AvgEventNotificationBatchGenerationTime shows the average latency between collecting the events and creating raw notification data.
AvgEventNotificationBatchWaitTillDistribution shows the average latency between a notification batch being available, and when it was picked up for distribution.
AvgEventNotificationBatchSucceedDeliveryTime shows the average latency between picking up a notification batch and successfully sending the notifications.
- Use the NSQuantumList stored procedure to locate a quantum of interest. If you submit one batch of events, the results of this stored procedure will show you in which quantum or quanta the processing occurred. The following example shows how to run this stored procedure:
Additional stored procedures are available to help you analyze performance, such as NSDiagnosticNotificationClass and NSDiagnosticDeliveryChannel. For more information about using the reporting stored procedures, see "Stored Procedure Reference" and "Using Reports to Analyze Performance" in Notification Services Books Online.
After you have completed these basic tests, you can tune performance by adjusting application settings:
- If using Notification Services Enterprise Edition, adjust the <ThreadPoolSize> value to enable multiple generator threads. Try a value of 0 and let Notifications Services determine the optimal number of threads.
- Adjust the <ThreadPoolSize> value for the distributor, allowing the distributor to process multiple work items.
- Reduce the <NotificationBatchSize> value to break up the notifications into more batches so that multiple distributors can work on notification batches simultaneously.
- If you do not need the various distributor logging options, explicitly turn them off. For more information, see "Defining the <DistributorLogging> Node" in Notification Services Books Online.

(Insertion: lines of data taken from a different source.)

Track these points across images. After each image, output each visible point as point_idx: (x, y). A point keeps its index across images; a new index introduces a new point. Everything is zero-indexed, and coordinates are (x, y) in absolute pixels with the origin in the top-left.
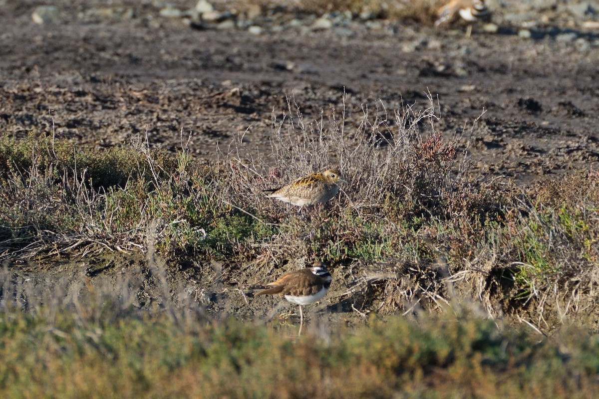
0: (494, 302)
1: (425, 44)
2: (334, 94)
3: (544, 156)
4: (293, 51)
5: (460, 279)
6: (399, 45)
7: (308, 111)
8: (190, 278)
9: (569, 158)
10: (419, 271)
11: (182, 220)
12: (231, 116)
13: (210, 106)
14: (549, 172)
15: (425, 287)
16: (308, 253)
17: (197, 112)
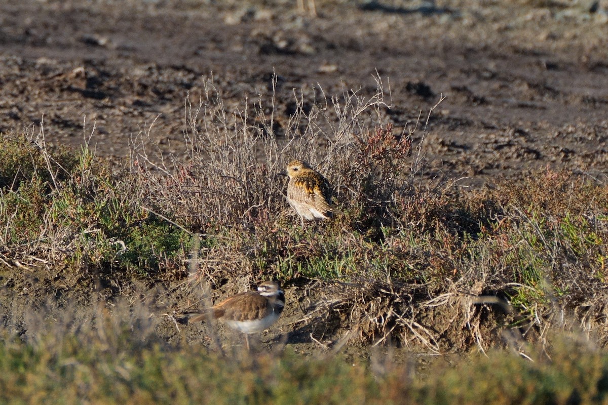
0: (485, 331)
1: (251, 14)
2: (184, 76)
3: (468, 152)
4: (97, 22)
5: (443, 303)
6: (221, 15)
7: (168, 96)
8: (107, 301)
9: (500, 155)
10: (393, 293)
11: (95, 230)
12: (79, 102)
13: (52, 90)
14: (481, 173)
15: (399, 313)
16: (253, 270)
17: (36, 97)
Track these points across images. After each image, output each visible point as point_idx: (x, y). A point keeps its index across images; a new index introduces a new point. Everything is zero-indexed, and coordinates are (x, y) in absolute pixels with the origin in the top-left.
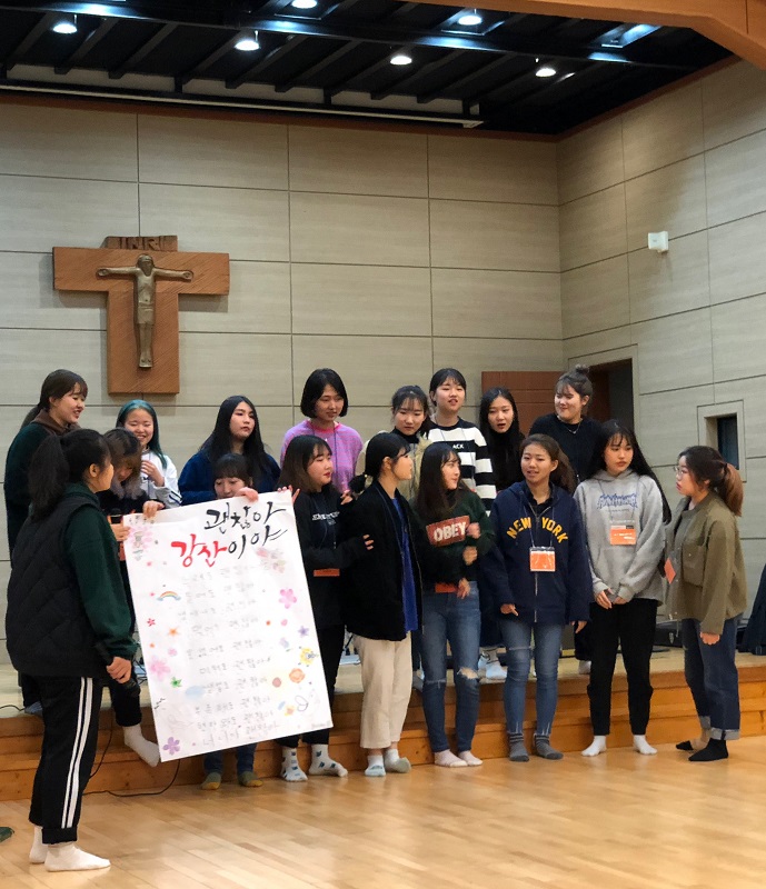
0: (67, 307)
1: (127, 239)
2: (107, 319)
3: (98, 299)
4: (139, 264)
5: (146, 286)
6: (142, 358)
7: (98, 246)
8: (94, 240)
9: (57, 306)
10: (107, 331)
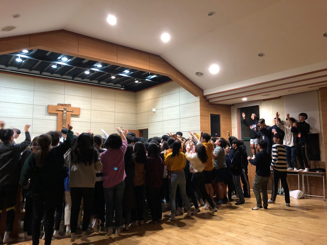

Most application problems concern the speed at which events are collected or at which notifications are generated, formatted, or distributed. Use the following recommendations for troubleshooting poor performance.

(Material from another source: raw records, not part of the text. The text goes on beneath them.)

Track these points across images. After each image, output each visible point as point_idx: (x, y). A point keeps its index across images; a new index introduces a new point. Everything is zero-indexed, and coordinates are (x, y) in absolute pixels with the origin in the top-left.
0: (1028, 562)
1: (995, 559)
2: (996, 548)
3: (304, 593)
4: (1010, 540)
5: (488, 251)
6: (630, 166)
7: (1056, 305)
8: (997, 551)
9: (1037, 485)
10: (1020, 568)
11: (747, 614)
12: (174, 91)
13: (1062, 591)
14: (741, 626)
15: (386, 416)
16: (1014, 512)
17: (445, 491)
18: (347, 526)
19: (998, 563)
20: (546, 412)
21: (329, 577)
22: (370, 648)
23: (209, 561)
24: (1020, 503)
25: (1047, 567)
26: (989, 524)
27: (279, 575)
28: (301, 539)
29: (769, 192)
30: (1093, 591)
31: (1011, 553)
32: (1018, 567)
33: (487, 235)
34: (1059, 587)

Notifications are not being distributed fast enough.
Cause: The delivery channel cannot keep up with the notification load.

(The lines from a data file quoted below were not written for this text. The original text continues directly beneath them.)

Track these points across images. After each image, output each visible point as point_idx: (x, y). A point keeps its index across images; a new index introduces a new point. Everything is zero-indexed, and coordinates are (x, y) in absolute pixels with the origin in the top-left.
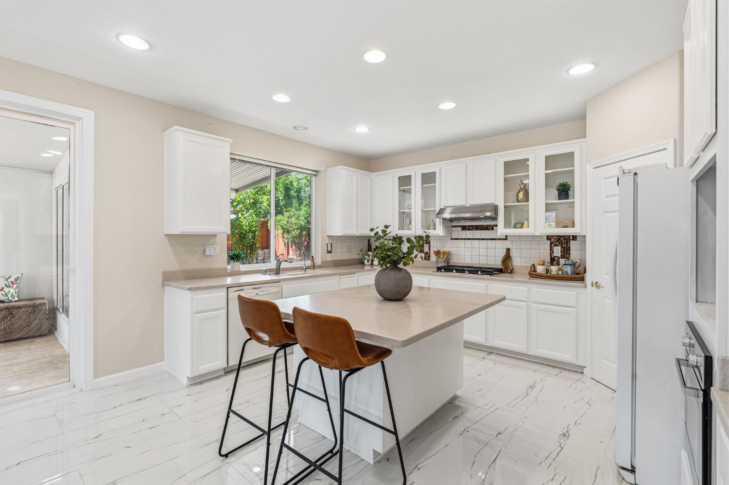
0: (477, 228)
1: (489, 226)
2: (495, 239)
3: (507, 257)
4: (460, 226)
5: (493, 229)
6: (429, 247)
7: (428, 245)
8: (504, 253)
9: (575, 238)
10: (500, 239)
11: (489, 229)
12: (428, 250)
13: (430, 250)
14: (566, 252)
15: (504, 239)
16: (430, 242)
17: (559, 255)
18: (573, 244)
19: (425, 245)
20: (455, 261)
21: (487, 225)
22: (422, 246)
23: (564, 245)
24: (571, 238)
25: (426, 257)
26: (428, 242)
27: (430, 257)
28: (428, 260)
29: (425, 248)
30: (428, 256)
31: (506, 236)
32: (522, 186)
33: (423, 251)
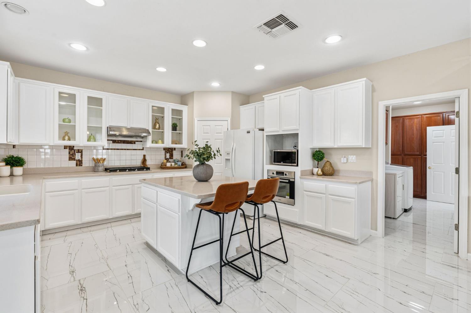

Solution: If using a custom delivery protocol, test and tune the performance. If the delivery protocol is optimized, try increasing the <ThreadPoolSize> value for the distributor. If this doesn't work, scale out the distributor onto multiple servers.
Cause: The content formatter is too slow.
Solution: Complex formatting decreases performance; try simplifying the formatting. If you are using a custom content formatter, test and tune the performance of the formatter. The next step is to try increasing the <ThreadPoolSize> value for the distributor. If this doesn't work, scale out the distributor onto multiple servers.
Notifications are not being generated fast enough.
Cause: The notification generation rule is complex.
Solution: Complex rules need tuning. Using SQL Server Query Analyzer, run the rule and display the execution plan. You can also use the rule in the Index Tuning Wizard to view suggested indexes for the query.
Cause: The processors on a multiprocessor system are not being used efficiently.
Solution: Increase the <ThreadPoolSize> value for the generator. This value should be between one and two times the number of processors on the database server.
Events are not being picked up fast enough.
Cause: You are using the Event and EventCollector classes in a custom event provider.
Solution: Optimize the disk system on the database server and make sure the database log file is on a separate physical disk. Use a multithreaded event collection application to improve the number of events that can be processed.
Subscribers and subscriptions are not being added fast enough
Cause: The disk subsystem for the database server is not adequate.
Solution: Optimize the disk system on the database server and make sure the database log file is on a separate physical disk.